The government’s total receipts have grown by 12.5% over the previous year. The rate of corporation tax growth was lower at 11.7%. Receipts from income tax have shown robust growth of 22.7%.

The outlay on major subsidies for food, fertilisers, petroleum, crop insurance and credit has been reduced by ₹28,600 crore to about ₹418,375 crore. If the conflict in West Asia does not flare up, and the rice and wheat output are not impacted by adverse weather, these figures might hold.

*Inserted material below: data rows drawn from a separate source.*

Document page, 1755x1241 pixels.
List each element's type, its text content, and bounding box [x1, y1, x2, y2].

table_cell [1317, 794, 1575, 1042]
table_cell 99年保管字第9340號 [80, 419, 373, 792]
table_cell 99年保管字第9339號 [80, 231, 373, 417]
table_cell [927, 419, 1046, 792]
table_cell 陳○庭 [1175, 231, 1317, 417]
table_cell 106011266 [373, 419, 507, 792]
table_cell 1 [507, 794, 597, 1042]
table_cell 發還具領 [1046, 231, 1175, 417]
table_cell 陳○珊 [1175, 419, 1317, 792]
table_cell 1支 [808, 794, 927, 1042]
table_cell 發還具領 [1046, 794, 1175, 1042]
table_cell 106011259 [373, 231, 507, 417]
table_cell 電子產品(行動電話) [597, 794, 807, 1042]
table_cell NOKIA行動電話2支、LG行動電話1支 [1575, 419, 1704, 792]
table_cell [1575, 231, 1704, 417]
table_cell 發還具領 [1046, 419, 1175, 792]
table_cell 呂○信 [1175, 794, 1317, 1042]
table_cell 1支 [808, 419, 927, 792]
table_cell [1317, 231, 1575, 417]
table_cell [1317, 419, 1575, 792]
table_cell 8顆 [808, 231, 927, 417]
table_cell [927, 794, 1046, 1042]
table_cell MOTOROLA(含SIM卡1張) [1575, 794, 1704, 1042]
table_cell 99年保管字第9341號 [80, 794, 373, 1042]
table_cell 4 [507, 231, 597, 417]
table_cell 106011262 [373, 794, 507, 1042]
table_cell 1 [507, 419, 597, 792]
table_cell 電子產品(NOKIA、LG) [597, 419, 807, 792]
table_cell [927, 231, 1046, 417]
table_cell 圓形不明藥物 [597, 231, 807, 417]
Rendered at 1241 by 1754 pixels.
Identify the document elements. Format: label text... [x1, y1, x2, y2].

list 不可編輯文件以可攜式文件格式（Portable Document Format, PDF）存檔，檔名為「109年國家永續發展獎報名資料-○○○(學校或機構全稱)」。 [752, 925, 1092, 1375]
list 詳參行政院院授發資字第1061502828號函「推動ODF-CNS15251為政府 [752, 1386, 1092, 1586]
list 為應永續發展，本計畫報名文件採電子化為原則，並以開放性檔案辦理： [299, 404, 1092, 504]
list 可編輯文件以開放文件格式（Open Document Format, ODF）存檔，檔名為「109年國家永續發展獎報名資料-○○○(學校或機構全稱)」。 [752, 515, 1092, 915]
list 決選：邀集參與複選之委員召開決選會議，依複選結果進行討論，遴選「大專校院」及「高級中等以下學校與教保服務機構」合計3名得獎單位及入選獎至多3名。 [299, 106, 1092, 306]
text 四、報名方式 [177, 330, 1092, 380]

The finance minister has said Nano DAP, a plant nutrient, will be promoted after the “successful adoption” of nano urea. Nano urea is manufactured by Iffco, a fertiliser cooperative. It is a foliar spray, unlike urea, which is applied to the soil. The company says that, against two bags of urea (of 45 kg each) per acre of wheat or rice, just one bag is required if one litre of nano urea is sprayed.

But a study done by Punjab Agricultural University on its own experimental plots and at 17 Krishi Vigyan Kendras showed 15-20% reduction in yield, and a similar reduction in protein content when nano urea was sprayed as recommended on rice and wheat. Studies done by the Indian Agricultural Research Institute (IARI), Delhi showed a “significant decline in yield” when the cooperative’s recommendation was followed.

When 75% percent of the recommended nitrogen in urea form was applied, along with one litre of urea per acre, the yields were maintained. But nano urea is 4% nitrogen compared to urea’s nitrogen content of 46%. An IARI scientist I spoke to thinks the plants are compensating by drawing nitrogen stored in soil and over time soil will be depleted of the nutrient. But the government is promoting nano urea because it is not subsidized.

In Haryana, farmers have protested against the thrusting of nano urea on them by fertiliser dealers who do not sell urea unless nano urea is bought. In the quest to reduce the fertiliser subsidy the government seems to be playing with food security.

Vivian Fernandes

He is senior journalist and columnist for several reputed publication. He was formerly with CNBC-Network18 and specializes in the agriculture sector and economy. He has written more 450 articles on agriculture alone.